• _Exercise description_
For the word "University", determine how many lines of the entries below contain it, and give only that number.

• _Material shown_

□ □ □ □ □ □ □

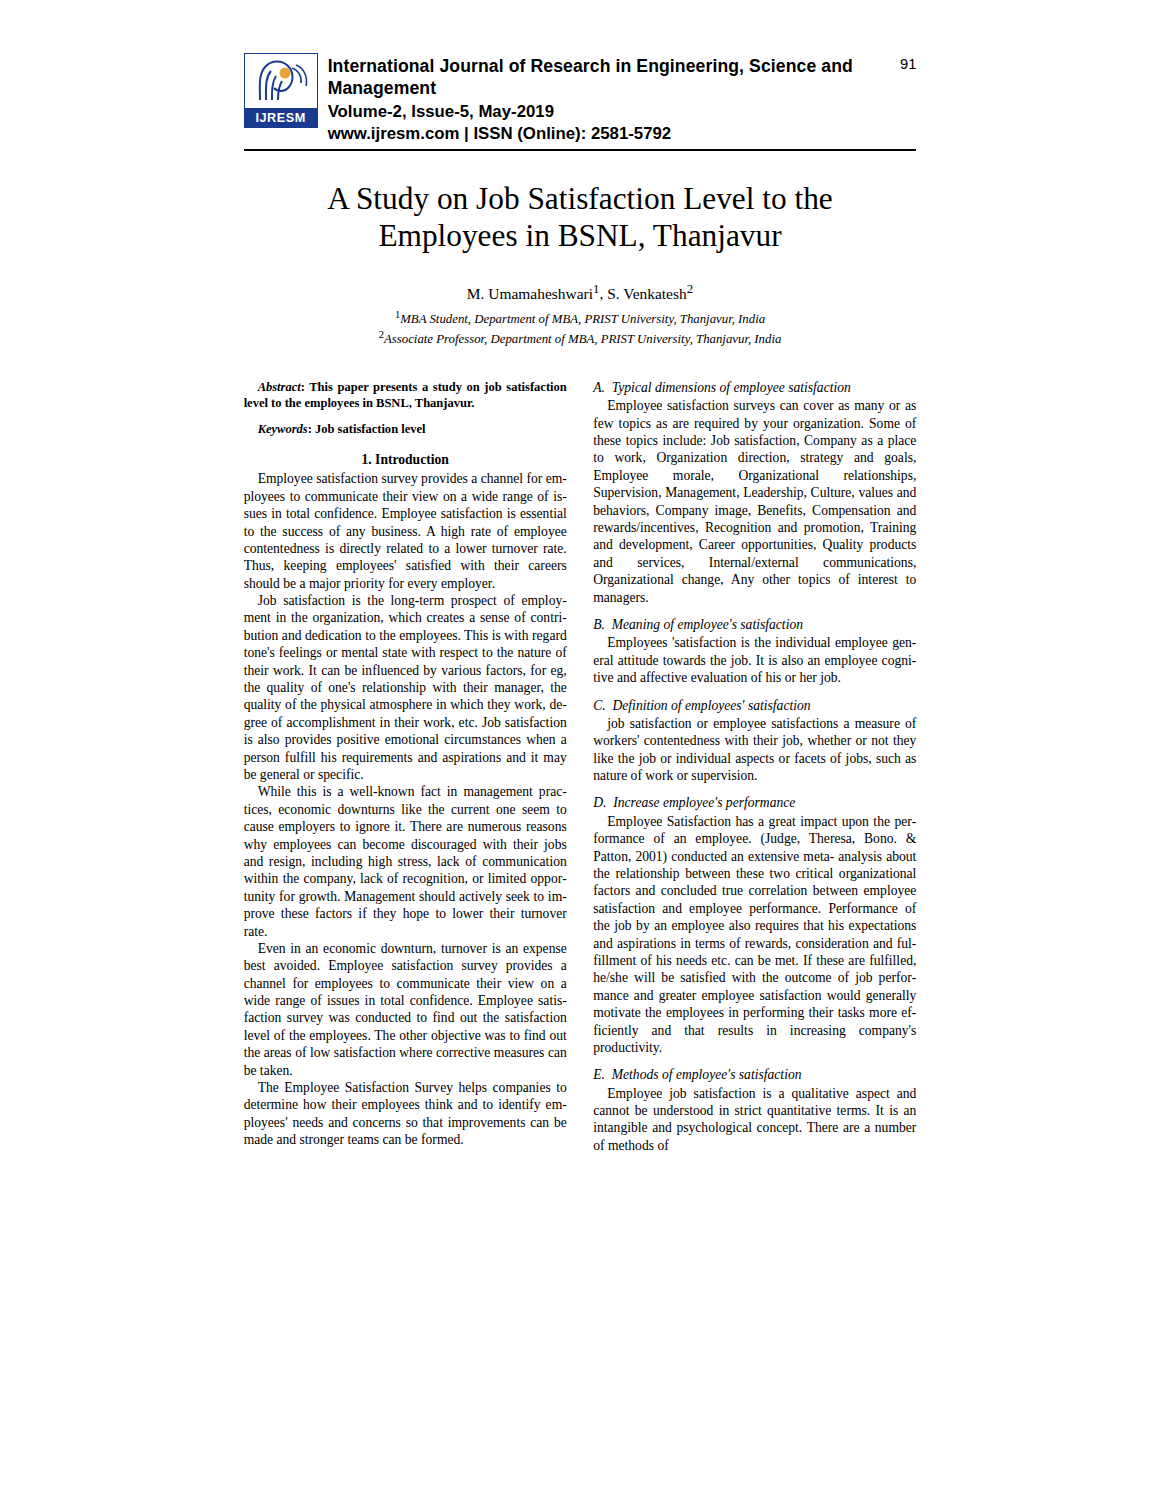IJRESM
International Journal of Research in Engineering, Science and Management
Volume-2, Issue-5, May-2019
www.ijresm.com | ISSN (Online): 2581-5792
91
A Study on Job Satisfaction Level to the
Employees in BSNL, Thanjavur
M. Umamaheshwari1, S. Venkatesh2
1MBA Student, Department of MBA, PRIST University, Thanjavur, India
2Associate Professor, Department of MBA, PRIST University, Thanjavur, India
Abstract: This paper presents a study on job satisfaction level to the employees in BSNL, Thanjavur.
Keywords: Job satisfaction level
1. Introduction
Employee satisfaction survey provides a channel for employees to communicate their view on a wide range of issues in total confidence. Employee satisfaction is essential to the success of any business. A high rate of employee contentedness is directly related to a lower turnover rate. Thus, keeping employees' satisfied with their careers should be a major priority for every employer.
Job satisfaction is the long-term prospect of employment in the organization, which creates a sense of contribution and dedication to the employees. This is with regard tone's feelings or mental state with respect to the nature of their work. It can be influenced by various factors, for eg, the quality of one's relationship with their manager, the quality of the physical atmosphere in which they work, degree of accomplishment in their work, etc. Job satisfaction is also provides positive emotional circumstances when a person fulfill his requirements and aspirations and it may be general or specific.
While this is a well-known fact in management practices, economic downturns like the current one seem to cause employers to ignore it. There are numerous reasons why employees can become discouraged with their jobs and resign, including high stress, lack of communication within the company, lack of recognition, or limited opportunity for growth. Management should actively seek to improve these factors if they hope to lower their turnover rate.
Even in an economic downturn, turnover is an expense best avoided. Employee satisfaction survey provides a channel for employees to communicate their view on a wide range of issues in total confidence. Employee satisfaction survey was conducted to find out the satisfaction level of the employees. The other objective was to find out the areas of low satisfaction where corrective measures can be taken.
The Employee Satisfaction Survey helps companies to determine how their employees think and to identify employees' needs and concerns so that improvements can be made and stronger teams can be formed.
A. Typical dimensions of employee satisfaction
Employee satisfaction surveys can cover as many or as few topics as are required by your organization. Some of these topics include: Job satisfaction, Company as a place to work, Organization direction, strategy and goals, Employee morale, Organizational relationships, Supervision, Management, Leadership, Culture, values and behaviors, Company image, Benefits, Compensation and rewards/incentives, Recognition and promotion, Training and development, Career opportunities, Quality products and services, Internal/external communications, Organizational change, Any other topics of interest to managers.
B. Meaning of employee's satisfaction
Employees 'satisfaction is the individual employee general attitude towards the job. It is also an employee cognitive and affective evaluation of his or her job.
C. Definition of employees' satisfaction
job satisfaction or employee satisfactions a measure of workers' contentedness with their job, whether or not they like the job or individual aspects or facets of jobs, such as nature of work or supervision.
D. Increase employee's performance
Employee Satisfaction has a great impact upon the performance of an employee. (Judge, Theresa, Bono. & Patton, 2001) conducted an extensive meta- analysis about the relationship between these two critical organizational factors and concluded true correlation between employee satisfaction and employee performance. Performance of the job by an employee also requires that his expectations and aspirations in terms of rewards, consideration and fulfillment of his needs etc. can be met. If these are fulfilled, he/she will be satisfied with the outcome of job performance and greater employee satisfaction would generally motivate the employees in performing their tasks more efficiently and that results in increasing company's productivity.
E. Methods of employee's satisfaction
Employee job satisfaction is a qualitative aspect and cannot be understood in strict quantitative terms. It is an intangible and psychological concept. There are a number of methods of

□ □ □ □ □ □ □

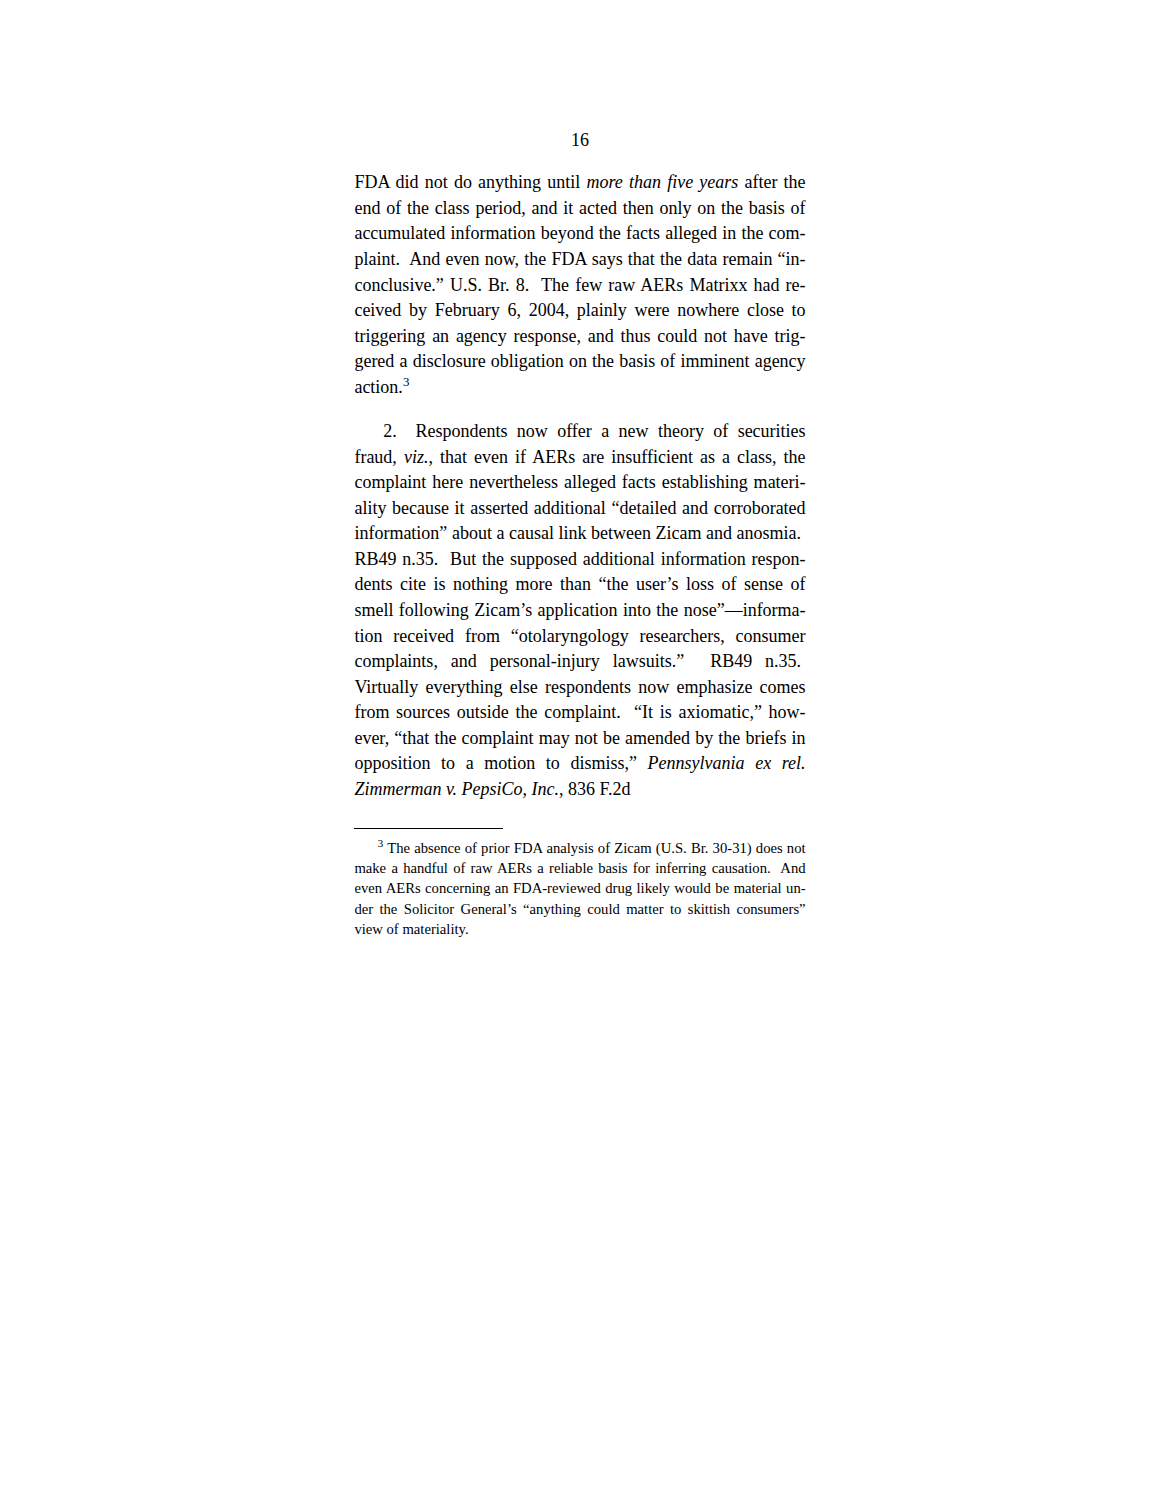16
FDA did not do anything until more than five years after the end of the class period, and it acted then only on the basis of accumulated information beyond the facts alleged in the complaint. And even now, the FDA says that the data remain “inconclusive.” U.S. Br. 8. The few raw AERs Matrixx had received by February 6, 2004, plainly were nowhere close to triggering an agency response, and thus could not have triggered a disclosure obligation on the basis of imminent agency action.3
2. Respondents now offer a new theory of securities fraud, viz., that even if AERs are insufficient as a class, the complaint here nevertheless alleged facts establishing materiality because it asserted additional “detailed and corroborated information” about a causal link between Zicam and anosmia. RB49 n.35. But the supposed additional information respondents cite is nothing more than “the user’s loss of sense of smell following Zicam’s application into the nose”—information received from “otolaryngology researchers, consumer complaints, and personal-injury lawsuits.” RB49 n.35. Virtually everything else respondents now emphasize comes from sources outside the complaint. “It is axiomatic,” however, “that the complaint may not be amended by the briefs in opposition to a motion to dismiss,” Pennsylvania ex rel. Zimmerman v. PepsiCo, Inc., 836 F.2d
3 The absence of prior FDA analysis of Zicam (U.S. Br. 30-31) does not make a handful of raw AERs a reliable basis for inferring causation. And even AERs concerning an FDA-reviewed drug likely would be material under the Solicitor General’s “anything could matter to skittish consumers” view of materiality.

□ □ □ □ □ □ □

• _Solution for this problem_
2